At the same time, we’re also looking hard at how to return the federal cash-welfare program, which is run by HHS, to the bipartisan, successful principle of the 1990s welfare reform: temporary assistance to help individuals return to work and support their families.

In theory, state governments, which administer cash welfare, have to demonstrate each year that they are moving some share of families off of the program and into work.

But states have been able to game this system such that many barely have to move any individuals off the program at all in a given year, and the President’s budget has laid out solutions for fixing that.

One exciting part of these efforts is that there is absolutely no better time to be helping low-income Americans find work, because there is so much opportunity to go around.

You all know the numbers: We are at the lowest unemployment rate ever recorded for black, Hispanic, and Asian-Americans. More Americans are employed than ever before in history. Wages are growing at a healthy clip for the first time since before the financial crisis—and they’re growing fastest for low-income workers.

That is all thanks to President Trump’s economic leadership, and it makes our job of promoting independence a whole lot easier.

I should say, though, we do these things because we know they work, as a policy matter. But the dignity of work is actually an ancient piece of wisdom, one we all know on a spiritual level.

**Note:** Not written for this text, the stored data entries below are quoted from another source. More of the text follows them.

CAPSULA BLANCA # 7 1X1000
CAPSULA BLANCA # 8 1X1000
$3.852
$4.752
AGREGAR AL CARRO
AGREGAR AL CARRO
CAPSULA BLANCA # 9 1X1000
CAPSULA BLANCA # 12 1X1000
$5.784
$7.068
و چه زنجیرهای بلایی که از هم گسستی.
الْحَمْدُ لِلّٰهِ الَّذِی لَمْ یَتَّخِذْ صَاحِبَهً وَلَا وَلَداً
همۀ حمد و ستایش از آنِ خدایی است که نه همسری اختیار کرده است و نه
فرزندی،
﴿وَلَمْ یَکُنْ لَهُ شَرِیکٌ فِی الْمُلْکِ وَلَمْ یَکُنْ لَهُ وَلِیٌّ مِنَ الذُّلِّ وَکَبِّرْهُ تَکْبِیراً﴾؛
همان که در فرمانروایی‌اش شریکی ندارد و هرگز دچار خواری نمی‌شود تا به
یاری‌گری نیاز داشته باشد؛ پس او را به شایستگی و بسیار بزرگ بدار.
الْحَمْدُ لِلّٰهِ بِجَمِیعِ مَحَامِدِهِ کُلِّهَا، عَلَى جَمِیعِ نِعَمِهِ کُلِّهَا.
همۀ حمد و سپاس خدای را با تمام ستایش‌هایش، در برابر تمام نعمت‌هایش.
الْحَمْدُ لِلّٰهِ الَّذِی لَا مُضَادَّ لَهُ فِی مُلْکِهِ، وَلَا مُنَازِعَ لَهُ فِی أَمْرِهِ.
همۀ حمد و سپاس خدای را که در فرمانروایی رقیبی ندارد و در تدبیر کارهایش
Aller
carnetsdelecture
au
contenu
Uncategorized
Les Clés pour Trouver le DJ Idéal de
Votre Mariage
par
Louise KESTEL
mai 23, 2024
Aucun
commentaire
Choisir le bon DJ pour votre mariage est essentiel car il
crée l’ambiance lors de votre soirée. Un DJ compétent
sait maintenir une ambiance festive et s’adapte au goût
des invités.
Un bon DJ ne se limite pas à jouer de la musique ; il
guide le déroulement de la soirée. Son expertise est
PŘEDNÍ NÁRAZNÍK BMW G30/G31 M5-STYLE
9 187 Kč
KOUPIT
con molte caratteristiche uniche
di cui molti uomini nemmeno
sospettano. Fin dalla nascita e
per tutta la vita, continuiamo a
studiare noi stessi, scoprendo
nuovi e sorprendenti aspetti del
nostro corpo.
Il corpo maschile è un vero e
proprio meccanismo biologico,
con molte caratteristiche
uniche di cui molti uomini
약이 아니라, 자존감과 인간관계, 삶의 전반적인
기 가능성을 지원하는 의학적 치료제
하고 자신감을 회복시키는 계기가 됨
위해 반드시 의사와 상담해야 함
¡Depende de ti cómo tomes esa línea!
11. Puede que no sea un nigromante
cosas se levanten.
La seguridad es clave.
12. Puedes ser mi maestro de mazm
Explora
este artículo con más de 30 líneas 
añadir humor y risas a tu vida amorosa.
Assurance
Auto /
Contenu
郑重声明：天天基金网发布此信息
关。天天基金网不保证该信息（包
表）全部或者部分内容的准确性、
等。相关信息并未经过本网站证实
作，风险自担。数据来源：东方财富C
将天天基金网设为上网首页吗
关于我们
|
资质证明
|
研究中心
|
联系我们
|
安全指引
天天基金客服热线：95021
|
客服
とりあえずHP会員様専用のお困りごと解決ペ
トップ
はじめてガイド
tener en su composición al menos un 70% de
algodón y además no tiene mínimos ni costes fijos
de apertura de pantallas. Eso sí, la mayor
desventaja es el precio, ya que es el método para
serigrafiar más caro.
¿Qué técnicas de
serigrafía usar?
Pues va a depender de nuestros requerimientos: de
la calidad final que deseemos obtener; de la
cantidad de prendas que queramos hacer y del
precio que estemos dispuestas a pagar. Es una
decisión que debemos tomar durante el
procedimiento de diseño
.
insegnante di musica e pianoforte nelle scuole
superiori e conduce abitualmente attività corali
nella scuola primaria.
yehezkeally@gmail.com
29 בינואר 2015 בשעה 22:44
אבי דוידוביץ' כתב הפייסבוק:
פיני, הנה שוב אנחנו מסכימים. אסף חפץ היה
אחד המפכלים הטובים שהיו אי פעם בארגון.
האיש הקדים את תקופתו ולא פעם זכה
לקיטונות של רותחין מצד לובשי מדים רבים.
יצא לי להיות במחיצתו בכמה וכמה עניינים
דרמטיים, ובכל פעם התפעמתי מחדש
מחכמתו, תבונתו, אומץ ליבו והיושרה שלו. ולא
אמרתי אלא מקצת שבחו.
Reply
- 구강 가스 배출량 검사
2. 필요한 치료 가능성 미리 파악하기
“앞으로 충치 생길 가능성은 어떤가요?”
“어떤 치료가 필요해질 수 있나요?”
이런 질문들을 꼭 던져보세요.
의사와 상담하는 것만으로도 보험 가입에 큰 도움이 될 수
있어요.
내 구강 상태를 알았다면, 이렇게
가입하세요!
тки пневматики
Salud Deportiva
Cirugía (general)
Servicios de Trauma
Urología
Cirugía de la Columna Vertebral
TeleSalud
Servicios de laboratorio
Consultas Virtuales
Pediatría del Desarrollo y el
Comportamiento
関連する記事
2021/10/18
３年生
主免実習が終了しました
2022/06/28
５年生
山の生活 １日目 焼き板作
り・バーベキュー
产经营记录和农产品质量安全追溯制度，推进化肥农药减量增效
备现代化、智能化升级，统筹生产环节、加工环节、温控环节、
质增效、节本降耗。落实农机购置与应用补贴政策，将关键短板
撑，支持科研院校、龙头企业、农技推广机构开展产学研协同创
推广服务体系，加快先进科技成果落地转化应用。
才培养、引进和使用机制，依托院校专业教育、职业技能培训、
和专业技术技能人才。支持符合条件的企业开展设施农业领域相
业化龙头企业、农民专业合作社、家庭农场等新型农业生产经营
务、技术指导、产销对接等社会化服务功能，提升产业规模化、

In Genesis, before the fall, Adam and Eve were told to work in the Garden of Eden—because work is part of what gives us dignity as humans.

The legendary Jewish thinker Maimonides taught a similar lesson, laying out eight levels of charity. The lowest level, for instance, was giving, but giving reluctantly.

The highest, truest form of charity was not to give charity at all, but to make a person self-sufficient—to give them a gift, a loan, or a job that freed them to support themselves.

That is the highest aspiration we can have for our work with America’s least fortunate, too.

So those are three areas where we are hard at work on the President’s agenda: better, lower-cost healthcare through patient-centered markets, respecting life and saving lives, and promoting independence and dignity for all Americans.

It’s a broad agenda, but we have an ambitious President, who’s already achieved historic results in all three areas.

So thank you for inviting me here to share that work with you, and thank you for your attention today. I’d now be happy to take some questions about our work at HHS.